Chart-based quiz lines

┏━━

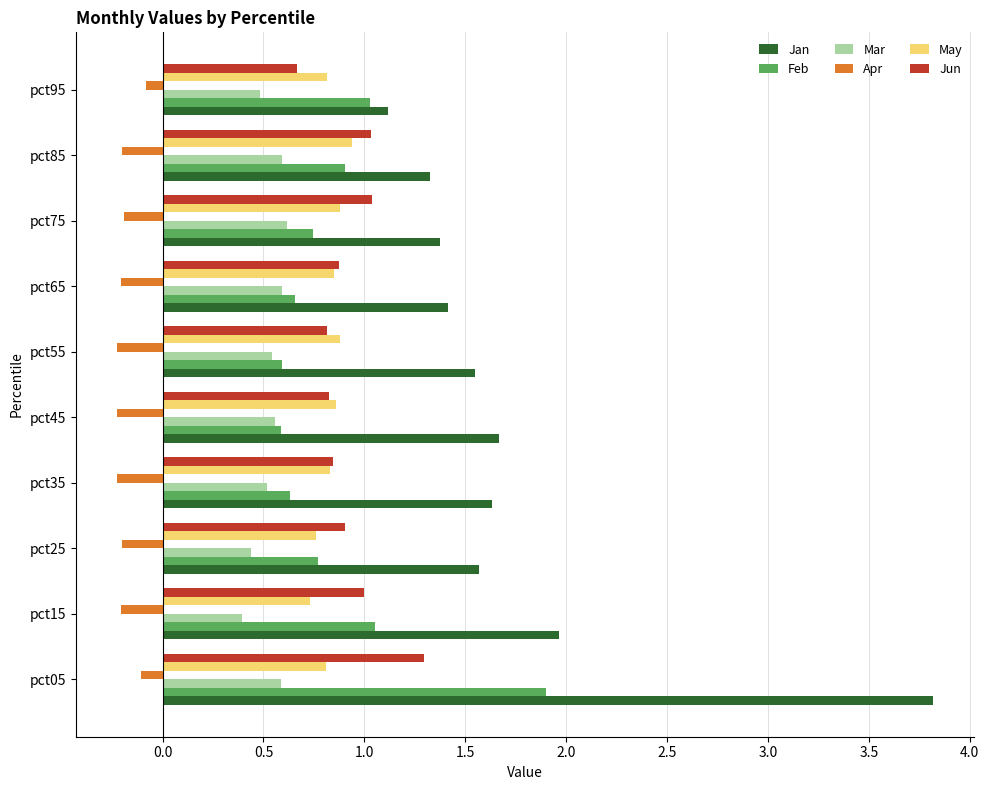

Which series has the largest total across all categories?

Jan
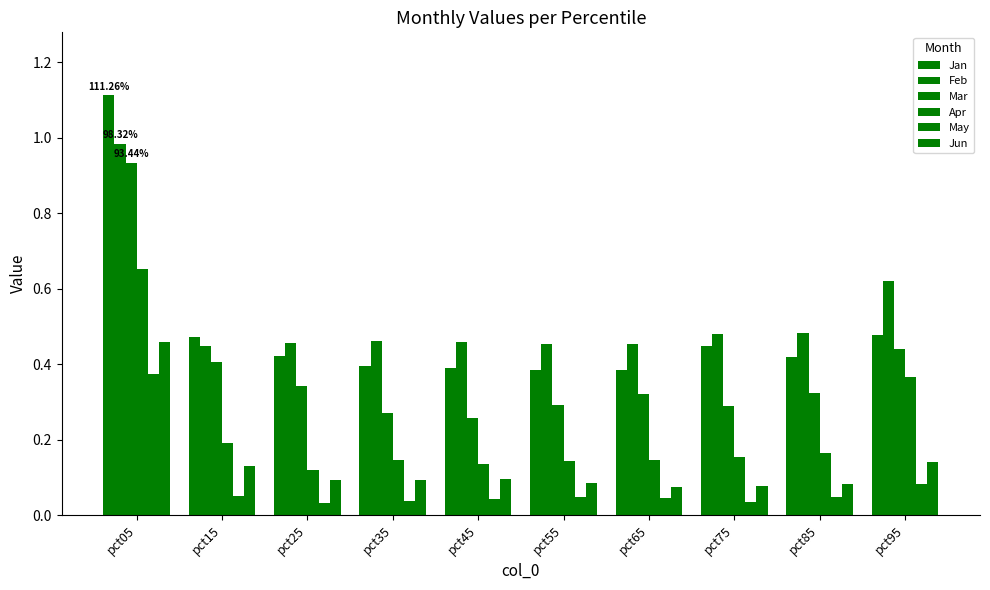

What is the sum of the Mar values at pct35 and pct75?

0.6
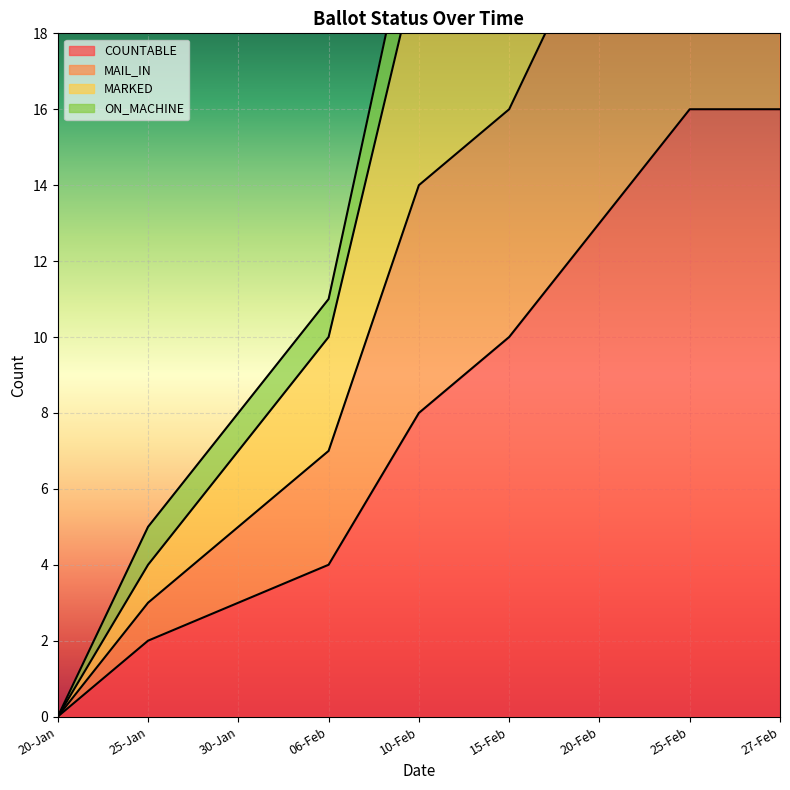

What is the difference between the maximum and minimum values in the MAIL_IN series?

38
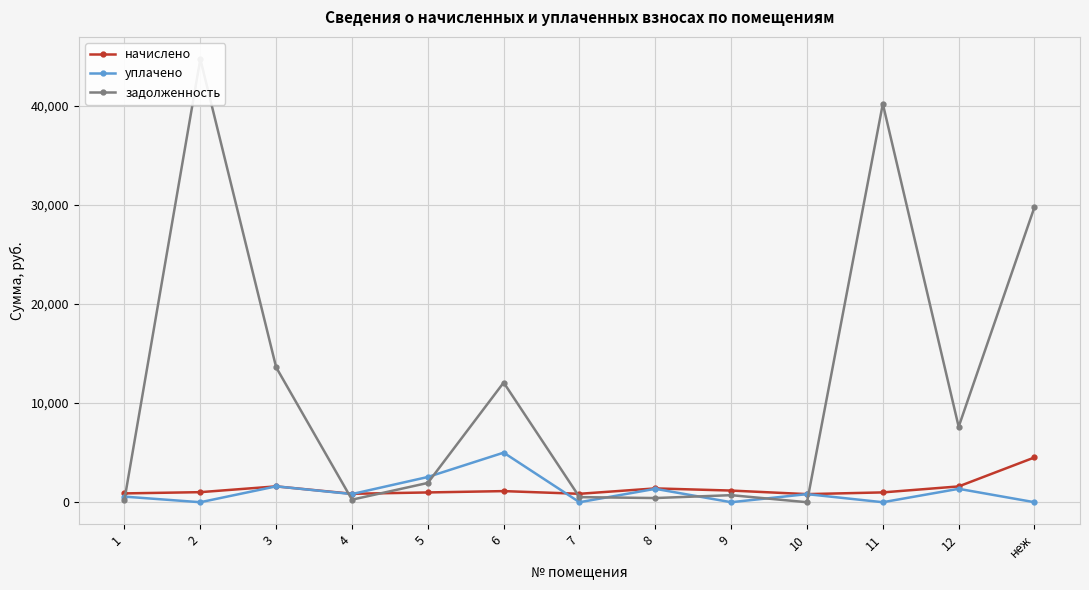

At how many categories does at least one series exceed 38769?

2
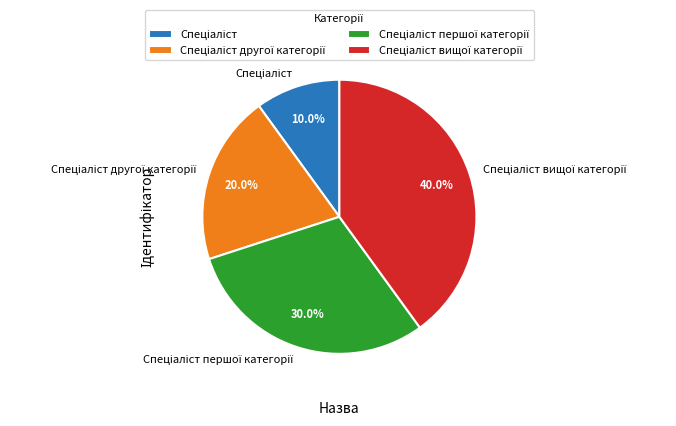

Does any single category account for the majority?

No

┗━━

WHAT YOU NEED TO DO: Copy out every line above verbatim, leaving out the pictures.

REPLY TO THE TASK:
Which series has the largest total across all categories?

Jan

What is the sum of the Mar values at pct35 and pct75?

0.6

What is the difference between the maximum and minimum values in the MAIL_IN series?

38

At how many categories does at least one series exceed 38769?

2

Does any single category account for the majority?

No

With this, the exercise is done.